We all have some spot in our mind which we
go back to from hospital bed, or fight with
husband or wife, or the wreckage of a life.
So the bull’s decision is only the degree
to which he decides to fight, since the outcome
is already clear, since the mules are already
harnessed to drag his body across the sand.
Will he behave bravely and with dignity or
will he be fearful with his thick tongue lolling
from his mouth and the blood making his black
coat shiny and smooth?

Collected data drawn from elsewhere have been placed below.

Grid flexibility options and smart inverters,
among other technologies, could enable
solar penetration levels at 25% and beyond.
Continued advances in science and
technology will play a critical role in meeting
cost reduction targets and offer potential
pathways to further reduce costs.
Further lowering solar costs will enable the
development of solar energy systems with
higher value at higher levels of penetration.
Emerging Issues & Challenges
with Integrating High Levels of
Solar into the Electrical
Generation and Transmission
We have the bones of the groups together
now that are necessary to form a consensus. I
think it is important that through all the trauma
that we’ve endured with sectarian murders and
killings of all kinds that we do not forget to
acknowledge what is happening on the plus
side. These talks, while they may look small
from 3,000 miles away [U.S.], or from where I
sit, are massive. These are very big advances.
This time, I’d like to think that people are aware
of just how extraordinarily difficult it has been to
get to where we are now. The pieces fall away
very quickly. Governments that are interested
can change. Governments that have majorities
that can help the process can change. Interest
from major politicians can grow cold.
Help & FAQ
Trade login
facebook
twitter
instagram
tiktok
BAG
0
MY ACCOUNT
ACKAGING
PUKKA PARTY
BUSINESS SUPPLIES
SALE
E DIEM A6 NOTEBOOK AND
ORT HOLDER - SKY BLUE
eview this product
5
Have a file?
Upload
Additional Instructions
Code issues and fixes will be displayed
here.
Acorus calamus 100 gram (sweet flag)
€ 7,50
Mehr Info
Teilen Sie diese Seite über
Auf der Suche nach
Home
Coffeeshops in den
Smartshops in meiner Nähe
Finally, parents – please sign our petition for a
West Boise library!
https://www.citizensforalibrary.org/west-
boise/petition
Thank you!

And the audience, no matter
how much it admires the matador, watches the bull
and tries to catch a glimpse of its own future.
. . . . .
At the end, each has a knowledge which is just
of inevitability, so the only true decision
is how to behave, like anyone supposedly –
the matador who tries to earn the admiration
of the crowd by displaying grace and bravery
in the face of peril, the bull who can’t
be said to decide but who obeys his nature.
Probably he has no real knowledge and,
like any of us, it’s pain that teaches him
to be wary, so his only desire in defeat
is to return to that spot of sand, and even
when dying he will stagger toward his querencia
as if he might feel better there, could
recover there, take back his strength, win
the fight, stick that glittering creature to the wall,
while the matador tries to weaken that one muscle –
the animal all earnestness, the man all deceit –
until they come to that instant when the matador
decides the bull is ready and the bull appears
to submit by lowering his head, where the one
offers his neck and the other offers his belly,
and the matador’s one hope is for a clean kill,
that the awful blade of the horn won’t suddenly
rear up into the white softness of his groin.

One October in Barcelona I remember watching
a boy, an apprentice, lunge forward for the kill
and miss and miss again, how the bull would fling
the sword out of his back and across the ring,
and again stagger to his feet and shake himself,
and how the boy would try again and miss again,
until his assistant took a dagger and stabbed
repeatedly at the spinal cord as the bull tried
to drag himself forward to that place in the sand,
that querencia, as the crowd jeered and threw
their cushions and the matador stood back ashamed.
It was cold and the sun had gone down. The brightly
harnessed mules were already in the ring, and everyone
wanted to forget it and go home. How humiliating
it seemed and how hard the bull fought at the end
to drag himself to that one spot of safety, as if
that word could have any meaning in such a world.